#### Work to be completed:
Render the part of the entries that opens with the line containing "Calibration round entry. From this pressure" and runs through the end of the entries, both ends included, as a numbered list with blank lines omitted.

======== Exercise data

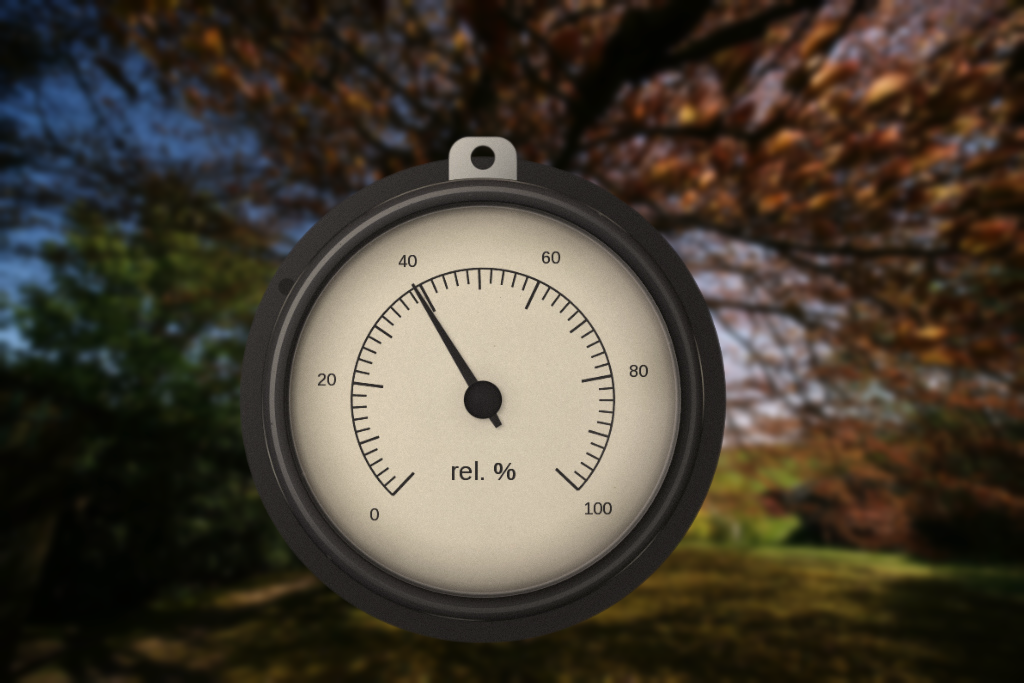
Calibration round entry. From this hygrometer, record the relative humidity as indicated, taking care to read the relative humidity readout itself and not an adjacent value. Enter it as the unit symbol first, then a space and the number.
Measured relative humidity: % 39
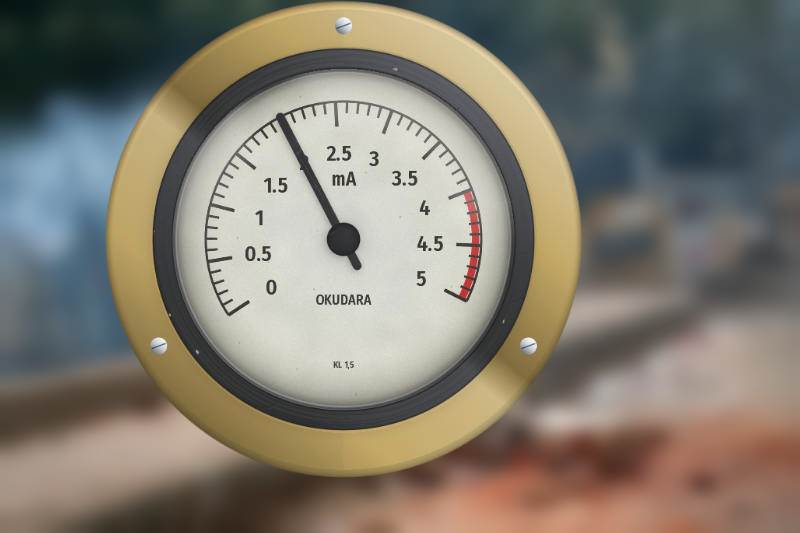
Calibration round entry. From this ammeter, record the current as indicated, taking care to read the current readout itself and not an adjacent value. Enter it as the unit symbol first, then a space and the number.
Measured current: mA 2
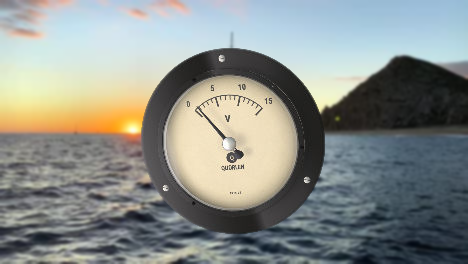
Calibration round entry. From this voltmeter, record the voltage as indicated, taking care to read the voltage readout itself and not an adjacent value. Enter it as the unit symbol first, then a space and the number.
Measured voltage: V 1
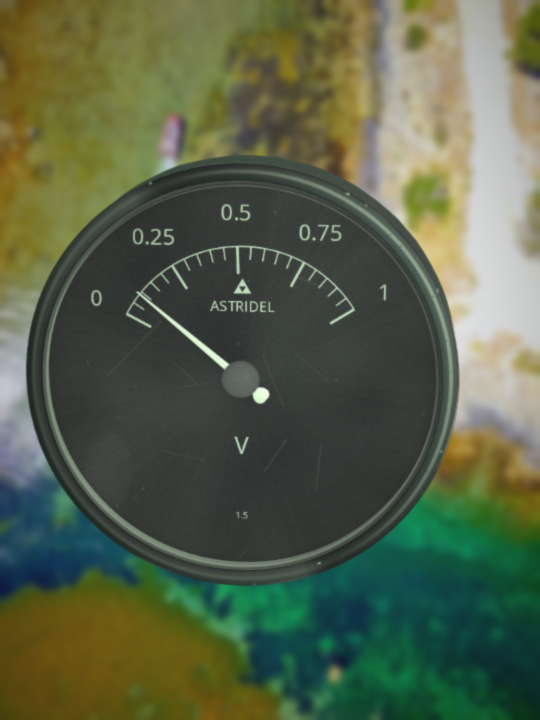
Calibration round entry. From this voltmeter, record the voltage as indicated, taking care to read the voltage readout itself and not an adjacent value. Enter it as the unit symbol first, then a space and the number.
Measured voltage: V 0.1
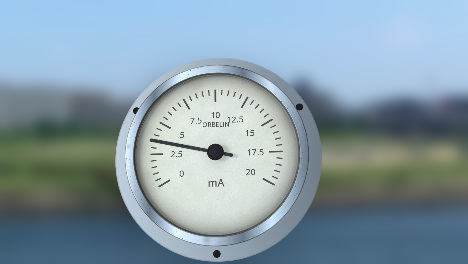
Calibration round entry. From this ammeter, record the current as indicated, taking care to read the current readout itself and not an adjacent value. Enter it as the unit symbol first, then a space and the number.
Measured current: mA 3.5
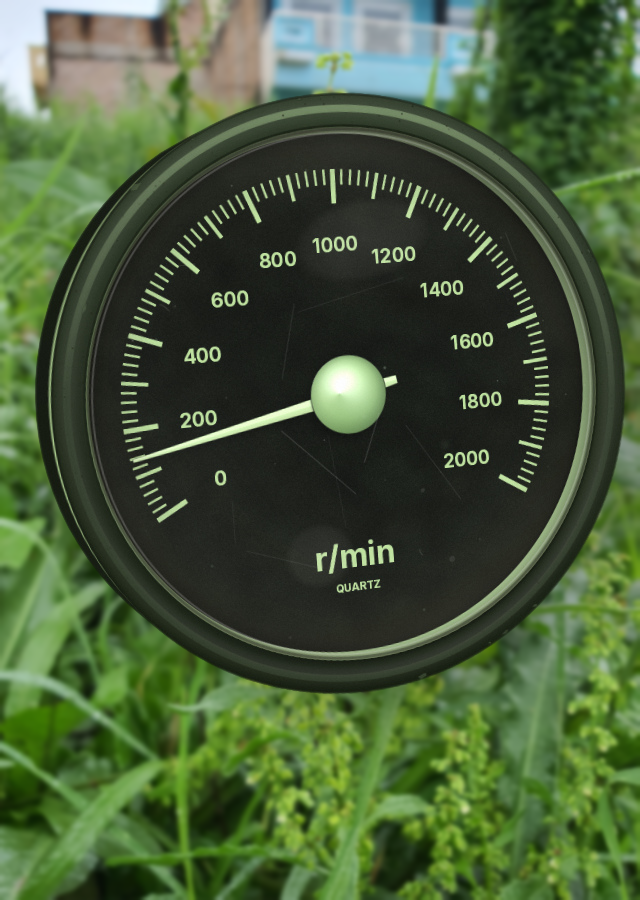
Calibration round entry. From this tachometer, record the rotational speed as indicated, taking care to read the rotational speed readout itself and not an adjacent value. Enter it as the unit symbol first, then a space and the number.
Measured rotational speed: rpm 140
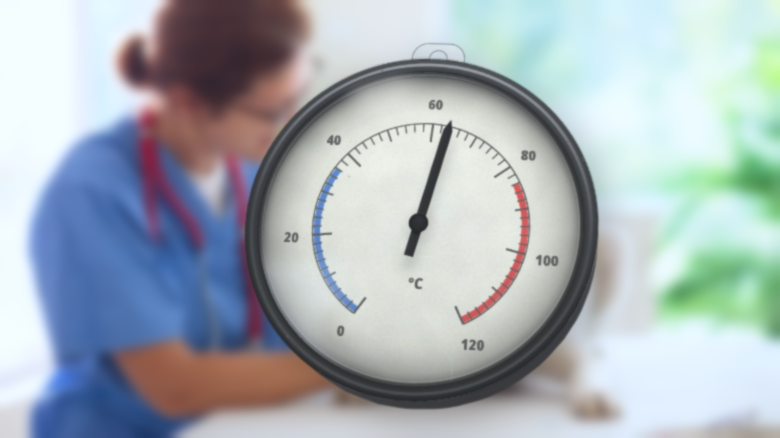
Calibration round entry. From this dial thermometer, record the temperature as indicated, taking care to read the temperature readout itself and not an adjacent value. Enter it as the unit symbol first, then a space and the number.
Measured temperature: °C 64
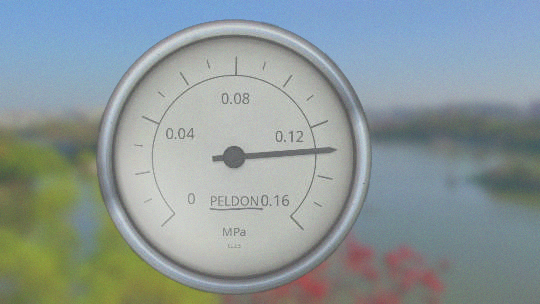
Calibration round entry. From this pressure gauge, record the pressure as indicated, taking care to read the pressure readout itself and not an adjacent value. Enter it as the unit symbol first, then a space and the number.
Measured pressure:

================

#### Your response:
1. Calibration round entry. From this pressure gauge, record the pressure as indicated, taking care to read the pressure readout itself and not an adjacent value. Enter it as the unit symbol first, then a space and the number.
2. Measured pressure:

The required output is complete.